Recorded data =

● ● ●

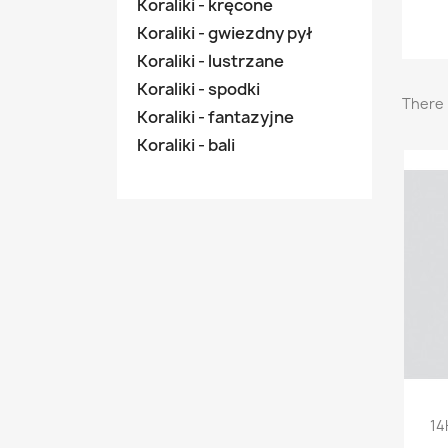
Koraliki - kręcone
Koraliki - gwiezdny pył
Koraliki - lustrzane
Koraliki - spodki
There 
Koraliki - fantazyjne
Koraliki - bali
14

● ● ●

The task = Lines containing the word "Koraliki" are to be pulled from the records and copied.

Final answer =
Koraliki - kręcone
Koraliki - gwiezdny pył
Koraliki - lustrzane
Koraliki - spodki
Koraliki - fantazyjne
Koraliki - bali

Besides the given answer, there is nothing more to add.